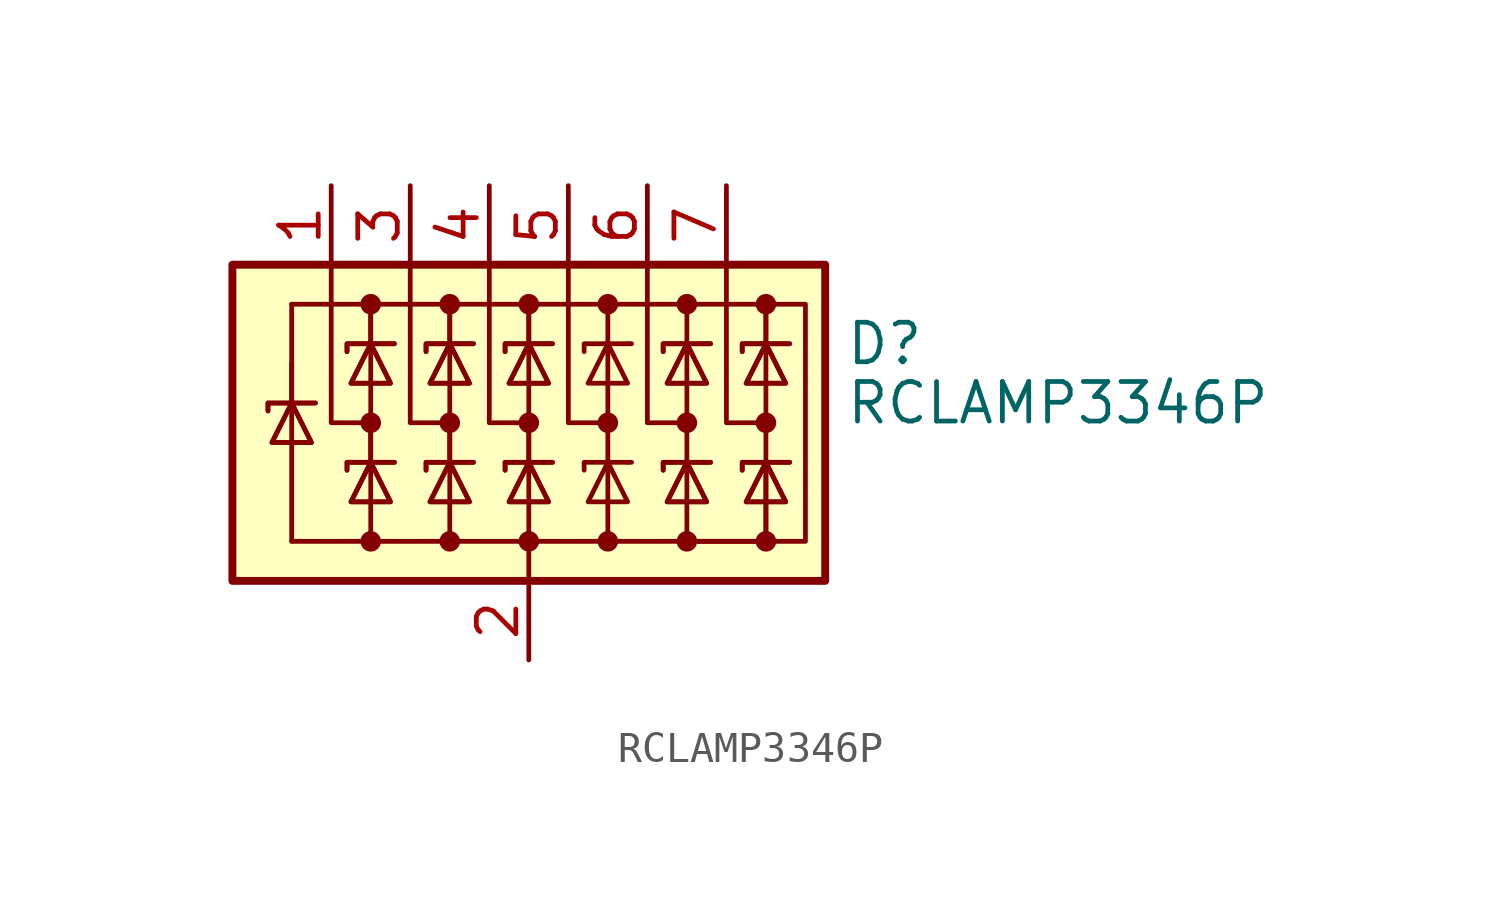
<source format=kicad_sym>
(kicad_symbol_lib
  (version 20210619)
  (generator kicad_symbol_editor)
  (symbol "symbols:RCLAMP3346P"
    (pin_names hide)
    (property "Reference" "D"
      (at 10.16 2.54 0)
      (effects (font (size 1.27 1.27)) (justify left)))
    (property "Value" "RCLAMP3346P"
      (at 10.16 0.635 0)
      (effects (font (size 1.27 1.27)) (justify left)))
    (symbol "RCLAMP3346P_0_0"
      (pin passive line (at 0 -7.62 90) (length 2.54) (name "A" (effects (font (size 1.27 1.27)))) (number "2" (effects (font (size 1.27 1.27))))))
    (symbol "RCLAMP3346P_0_1"
      (circle (center -5.08 -3.81) (radius 0.254) (stroke (width 0)) (fill (type outline)))
      (circle (center -5.08 0) (radius 0.254) (stroke (width 0)) (fill (type outline)))
      (circle (center -5.08 3.81) (radius 0.254) (stroke (width 0)) (fill (type outline)))
      (circle (center -2.54 -3.81) (radius 0.254) (stroke (width 0)) (fill (type outline)))
      (circle (center -2.54 0) (radius 0.254) (stroke (width 0)) (fill (type outline)))
      (circle (center -2.54 3.81) (radius 0.254) (stroke (width 0)) (fill (type outline)))
      (circle (center 0 -3.81) (radius 0.254) (stroke (width 0)) (fill (type outline)))
      (circle (center 0 0) (radius 0.254) (stroke (width 0)) (fill (type outline)))
      (circle (center 0 3.81) (radius 0.254) (stroke (width 0)) (fill (type outline)))
      (circle (center 2.54 -3.81) (radius 0.254) (stroke (width 0)) (fill (type outline)))
      (circle (center 2.54 0) (radius 0.254) (stroke (width 0)) (fill (type outline)))
      (circle (center 2.54 3.81) (radius 0.254) (stroke (width 0)) (fill (type outline)))
      (circle (center 5.08 -3.81) (radius 0.254) (stroke (width 0)) (fill (type outline)))
      (circle (center 5.08 0) (radius 0.254) (stroke (width 0)) (fill (type outline)))
      (circle (center 5.08 3.81) (radius 0.254) (stroke (width 0)) (fill (type outline)))
      (circle (center 7.62 -3.81) (radius 0.254) (stroke (width 0)) (fill (type outline)))
      (circle (center 7.62 0) (radius 0.254) (stroke (width 0)) (fill (type outline)))
      (circle (center 7.62 3.81) (radius 0.254) (stroke (width 0)) (fill (type outline)))
      (rectangle (start -9.525 5.08) (end 9.525 -5.08) (stroke (width 0.254)) (fill (type background)))
      (polyline (pts (xy -7.62 0.635) (xy -7.62 -3.81)) (stroke (width 0)) (fill (type none)))
      (polyline (pts (xy -7.62 1.905) (xy -7.62 0.635)) (stroke (width 0)) (fill (type none)))
      (polyline (pts (xy -7.62 3.81) (xy -7.62 0.635)) (stroke (width 0)) (fill (type none)))
      (polyline (pts (xy -5.08 -3.81) (xy -7.62 -3.81)) (stroke (width 0)) (fill (type none)))
      (polyline (pts (xy -5.08 0) (xy -5.08 -1.27)) (stroke (width 0)) (fill (type none)))
      (polyline (pts (xy -5.08 2.54) (xy -5.08 -1.27)) (stroke (width 0)) (fill (type none)))
      (polyline (pts (xy -5.08 3.81) (xy -5.08 2.54)) (stroke (width 0)) (fill (type none)))
      (polyline (pts (xy -5.08 3.81) (xy -5.08 2.54)) (stroke (width 0)) (fill (type none)))
      (polyline (pts (xy -2.54 0) (xy -2.54 -1.27)) (stroke (width 0)) (fill (type none)))
      (polyline (pts (xy -2.54 2.54) (xy -2.54 -1.27)) (stroke (width 0)) (fill (type none)))
      (polyline (pts (xy -2.54 3.81) (xy -2.54 2.54)) (stroke (width 0)) (fill (type none)))
      (polyline (pts (xy -2.54 3.81) (xy -2.54 2.54)) (stroke (width 0)) (fill (type none)))
      (polyline (pts (xy 0 -5.08) (xy 0 -3.81)) (stroke (width 0)) (fill (type none)))
      (polyline (pts (xy 0 0) (xy 0 -1.27)) (stroke (width 0)) (fill (type none)))
      (polyline (pts (xy 0 2.54) (xy 0 -1.27)) (stroke (width 0)) (fill (type none)))
      (polyline (pts (xy 0 3.81) (xy 0 2.54)) (stroke (width 0)) (fill (type none)))
      (polyline (pts (xy 0 3.81) (xy 0 2.54)) (stroke (width 0)) (fill (type none)))
      (polyline (pts (xy 2.54 -3.81) (xy 2.54 2.54)) (stroke (width 0)) (fill (type none)))
      (polyline (pts (xy 2.54 3.81) (xy 2.54 2.54)) (stroke (width 0)) (fill (type none)))
      (polyline (pts (xy 3.175 -1.27) (xy 3.302 -1.27)) (stroke (width 0)) (fill (type none)))
      (polyline (pts (xy 3.175 2.54) (xy 3.302 2.54)) (stroke (width 0)) (fill (type none)))
      (polyline (pts (xy 5.08 2.54) (xy 5.08 -1.27)) (stroke (width 0)) (fill (type none)))
      (polyline (pts (xy 5.08 3.81) (xy 5.08 2.54)) (stroke (width 0)) (fill (type none)))
      (polyline (pts (xy 7.62 2.54) (xy 7.62 -1.27)) (stroke (width 0)) (fill (type none)))
      (polyline (pts (xy 7.62 3.81) (xy 7.62 2.54)) (stroke (width 0)) (fill (type none)))
      (polyline (pts (xy 7.62 3.81) (xy 7.62 2.54)) (stroke (width 0)) (fill (type none)))
      (polyline (pts (xy -6.35 5.08) (xy -6.35 0) (xy -5.08 0)) (stroke (width 0)) (fill (type none)))
      (polyline (pts (xy -5.08 -1.27) (xy -5.08 -3.81) (xy -2.54 -3.81)) (stroke (width 0)) (fill (type none)))
      (polyline (pts (xy -3.81 5.08) (xy -3.81 0) (xy -2.54 0)) (stroke (width 0)) (fill (type none)))
      (polyline (pts (xy -2.54 -1.27) (xy -2.54 -3.81) (xy 0 -3.81)) (stroke (width 0)) (fill (type none)))
      (polyline (pts (xy -1.27 5.08) (xy -1.27 0) (xy 0 0)) (stroke (width 0)) (fill (type none)))
      (polyline (pts (xy 1.27 5.08) (xy 1.27 0) (xy 2.54 0)) (stroke (width 0)) (fill (type none)))
      (polyline (pts (xy 3.175 -1.27) (xy 1.778 -1.27) (xy 1.778 -1.524)) (stroke (width 0)) (fill (type none)))
      (polyline (pts (xy 3.175 2.54) (xy 1.778 2.54) (xy 1.778 2.286)) (stroke (width 0)) (fill (type none)))
      (polyline (pts (xy 3.81 5.08) (xy 3.81 0) (xy 5.08 0)) (stroke (width 0)) (fill (type none)))
      (polyline (pts (xy 6.35 5.08) (xy 6.35 0) (xy 7.62 0)) (stroke (width 0)) (fill (type none)))
      (polyline (pts (xy 7.62 -1.27) (xy 7.62 -3.81) (xy 5.08 -3.81)) (stroke (width 0)) (fill (type none)))
      (polyline (pts (xy 7.62 -1.27) (xy 7.62 -3.81) (xy 5.08 -3.81)) (stroke (width 0)) (fill (type none)))
      (polyline (pts (xy -8.382 0.381) (xy -8.382 0.635) (xy -6.985 0.635) (xy -6.858 0.635)) (stroke (width 0)) (fill (type none)))
      (polyline (pts (xy -8.382 0.381) (xy -8.382 0.635) (xy -6.985 0.635) (xy -6.858 0.635)) (stroke (width 0)) (fill (type none)))
      (polyline (pts (xy -7.62 0.635) (xy -6.985 -0.635) (xy -8.255 -0.635) (xy -7.62 0.635)) (stroke (width 0)) (fill (type none)))
      (polyline (pts (xy -7.62 0.635) (xy -6.985 -0.635) (xy -8.255 -0.635) (xy -7.62 0.635)) (stroke (width 0)) (fill (type none)))
      (polyline (pts (xy -7.62 3.81) (xy 8.89 3.81) (xy 8.89 -3.81) (xy 7.62 -3.81)) (stroke (width 0)) (fill (type none)))
      (polyline (pts (xy -5.842 -1.524) (xy -5.842 -1.27) (xy -4.445 -1.27) (xy -4.318 -1.27)) (stroke (width 0)) (fill (type none)))
      (polyline (pts (xy -5.842 -1.524) (xy -5.842 -1.27) (xy -4.445 -1.27) (xy -4.318 -1.27)) (stroke (width 0)) (fill (type none)))
      (polyline (pts (xy -5.842 2.286) (xy -5.842 2.54) (xy -4.445 2.54) (xy -4.318 2.54)) (stroke (width 0)) (fill (type none)))
      (polyline (pts (xy -5.842 2.286) (xy -5.842 2.54) (xy -4.445 2.54) (xy -4.318 2.54)) (stroke (width 0)) (fill (type none)))
      (polyline (pts (xy -5.08 -1.27) (xy -4.445 -2.54) (xy -5.715 -2.54) (xy -5.08 -1.27)) (stroke (width 0)) (fill (type none)))
      (polyline (pts (xy -5.08 -1.27) (xy -4.445 -2.54) (xy -5.715 -2.54) (xy -5.08 -1.27)) (stroke (width 0)) (fill (type none)))
      (polyline (pts (xy -5.08 2.54) (xy -4.445 1.27) (xy -5.715 1.27) (xy -5.08 2.54)) (stroke (width 0)) (fill (type none)))
      (polyline (pts (xy -5.08 2.54) (xy -4.445 1.27) (xy -5.715 1.27) (xy -5.08 2.54)) (stroke (width 0)) (fill (type none)))
      (polyline (pts (xy -3.302 -1.524) (xy -3.302 -1.27) (xy -1.905 -1.27) (xy -1.778 -1.27)) (stroke (width 0)) (fill (type none)))
      (polyline (pts (xy -3.302 -1.524) (xy -3.302 -1.27) (xy -1.905 -1.27) (xy -1.778 -1.27)) (stroke (width 0)) (fill (type none)))
      (polyline (pts (xy -3.302 2.286) (xy -3.302 2.54) (xy -1.905 2.54) (xy -1.778 2.54)) (stroke (width 0)) (fill (type none)))
      (polyline (pts (xy -3.302 2.286) (xy -3.302 2.54) (xy -1.905 2.54) (xy -1.778 2.54)) (stroke (width 0)) (fill (type none)))
      (polyline (pts (xy -2.54 -1.27) (xy -1.905 -2.54) (xy -3.175 -2.54) (xy -2.54 -1.27)) (stroke (width 0)) (fill (type none)))
      (polyline (pts (xy -2.54 -1.27) (xy -1.905 -2.54) (xy -3.175 -2.54) (xy -2.54 -1.27)) (stroke (width 0)) (fill (type none)))
      (polyline (pts (xy -2.54 2.54) (xy -1.905 1.27) (xy -3.175 1.27) (xy -2.54 2.54)) (stroke (width 0)) (fill (type none)))
      (polyline (pts (xy -2.54 2.54) (xy -1.905 1.27) (xy -3.175 1.27) (xy -2.54 2.54)) (stroke (width 0)) (fill (type none)))
      (polyline (pts (xy -0.762 -1.524) (xy -0.762 -1.27) (xy 0.635 -1.27) (xy 0.762 -1.27)) (stroke (width 0)) (fill (type none)))
      (polyline (pts (xy -0.762 -1.524) (xy -0.762 -1.27) (xy 0.635 -1.27) (xy 0.762 -1.27)) (stroke (width 0)) (fill (type none)))
      (polyline (pts (xy -0.762 2.286) (xy -0.762 2.54) (xy 0.635 2.54) (xy 0.762 2.54)) (stroke (width 0)) (fill (type none)))
      (polyline (pts (xy -0.762 2.286) (xy -0.762 2.54) (xy 0.635 2.54) (xy 0.762 2.54)) (stroke (width 0)) (fill (type none)))
      (polyline (pts (xy 0 -1.27) (xy 0 -3.81) (xy 5.08 -3.81) (xy 5.08 -1.27)) (stroke (width 0)) (fill (type none)))
      (polyline (pts (xy 0 -1.27) (xy 0.635 -2.54) (xy -0.635 -2.54) (xy 0 -1.27)) (stroke (width 0)) (fill (type none)))
      (polyline (pts (xy 0 -1.27) (xy 0.635 -2.54) (xy -0.635 -2.54) (xy 0 -1.27)) (stroke (width 0)) (fill (type none)))
      (polyline (pts (xy 0 2.54) (xy 0.635 1.27) (xy -0.635 1.27) (xy 0 2.54)) (stroke (width 0)) (fill (type none)))
      (polyline (pts (xy 0 2.54) (xy 0.635 1.27) (xy -0.635 1.27) (xy 0 2.54)) (stroke (width 0)) (fill (type none)))
      (polyline (pts (xy 3.175 -2.54) (xy 1.905 -2.54) (xy 2.54 -1.27) (xy 3.175 -2.54)) (stroke (width 0)) (fill (type none)))
      (polyline (pts (xy 3.175 1.27) (xy 1.905 1.27) (xy 2.54 2.54) (xy 3.175 1.27)) (stroke (width 0)) (fill (type none)))
      (polyline (pts (xy 4.318 -1.524) (xy 4.318 -1.27) (xy 5.715 -1.27) (xy 5.842 -1.27)) (stroke (width 0)) (fill (type none)))
      (polyline (pts (xy 4.318 -1.524) (xy 4.318 -1.27) (xy 5.715 -1.27) (xy 5.842 -1.27)) (stroke (width 0)) (fill (type none)))
      (polyline (pts (xy 4.318 2.286) (xy 4.318 2.54) (xy 5.715 2.54) (xy 5.842 2.54)) (stroke (width 0)) (fill (type none)))
      (polyline (pts (xy 4.318 2.286) (xy 4.318 2.54) (xy 5.715 2.54) (xy 5.842 2.54)) (stroke (width 0)) (fill (type none)))
      (polyline (pts (xy 5.08 -1.27) (xy 4.445 -2.54) (xy 5.715 -2.54) (xy 5.08 -1.27)) (stroke (width 0)) (fill (type none)))
      (polyline (pts (xy 5.08 -1.27) (xy 4.445 -2.54) (xy 5.715 -2.54) (xy 5.08 -1.27)) (stroke (width 0)) (fill (type none)))
      (polyline (pts (xy 5.08 2.54) (xy 4.445 1.27) (xy 5.715 1.27) (xy 5.08 2.54)) (stroke (width 0)) (fill (type none)))
      (polyline (pts (xy 5.08 2.54) (xy 4.445 1.27) (xy 5.715 1.27) (xy 5.08 2.54)) (stroke (width 0)) (fill (type none)))
      (polyline (pts (xy 6.858 -1.524) (xy 6.858 -1.27) (xy 8.255 -1.27) (xy 8.382 -1.27)) (stroke (width 0)) (fill (type none)))
      (polyline (pts (xy 6.858 -1.524) (xy 6.858 -1.27) (xy 8.255 -1.27) (xy 8.382 -1.27)) (stroke (width 0)) (fill (type none)))
      (polyline (pts (xy 6.858 2.286) (xy 6.858 2.54) (xy 8.255 2.54) (xy 8.382 2.54)) (stroke (width 0)) (fill (type none)))
      (polyline (pts (xy 6.858 2.286) (xy 6.858 2.54) (xy 8.255 2.54) (xy 8.382 2.54)) (stroke (width 0)) (fill (type none)))
      (polyline (pts (xy 7.62 -1.27) (xy 6.985 -2.54) (xy 8.255 -2.54) (xy 7.62 -1.27)) (stroke (width 0)) (fill (type none)))
      (polyline (pts (xy 7.62 -1.27) (xy 6.985 -2.54) (xy 8.255 -2.54) (xy 7.62 -1.27)) (stroke (width 0)) (fill (type none)))
      (polyline (pts (xy 7.62 2.54) (xy 6.985 1.27) (xy 8.255 1.27) (xy 7.62 2.54)) (stroke (width 0)) (fill (type none)))
      (polyline (pts (xy 7.62 2.54) (xy 6.985 1.27) (xy 8.255 1.27) (xy 7.62 2.54)) (stroke (width 0)) (fill (type none))))
    (symbol "RCLAMP3346P_1_1"
      (pin passive line (at -6.35 7.62 270) (length 2.54) (name "K1" (effects (font (size 1.27 1.27)))) (number "1" (effects (font (size 1.27 1.27)))))
      (pin passive line (at -3.81 7.62 270) (length 2.54) (name "K2" (effects (font (size 1.27 1.27)))) (number "3" (effects (font (size 1.27 1.27)))))
      (pin passive line (at -1.27 7.62 270) (length 2.54) (name "K3" (effects (font (size 1.27 1.27)))) (number "4" (effects (font (size 1.27 1.27)))))
      (pin passive line (at 1.27 7.62 270) (length 2.54) (name "K4" (effects (font (size 1.27 1.27)))) (number "5" (effects (font (size 1.27 1.27)))))
      (pin passive line (at 3.81 7.62 270) (length 2.54) (name "K5" (effects (font (size 1.27 1.27)))) (number "6" (effects (font (size 1.27 1.27)))))
      (pin passive line (at 6.35 7.62 270) (length 2.54) (name "K6" (effects (font (size 1.27 1.27)))) (number "7" (effects (font (size 1.27 1.27))))))))
</source>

TASK PROMPT: Using the material above, gather every line that includes "property".

EXERCISE RESPONSE:
    (property "Reference" "D"
    (property "Value" "RCLAMP3346P"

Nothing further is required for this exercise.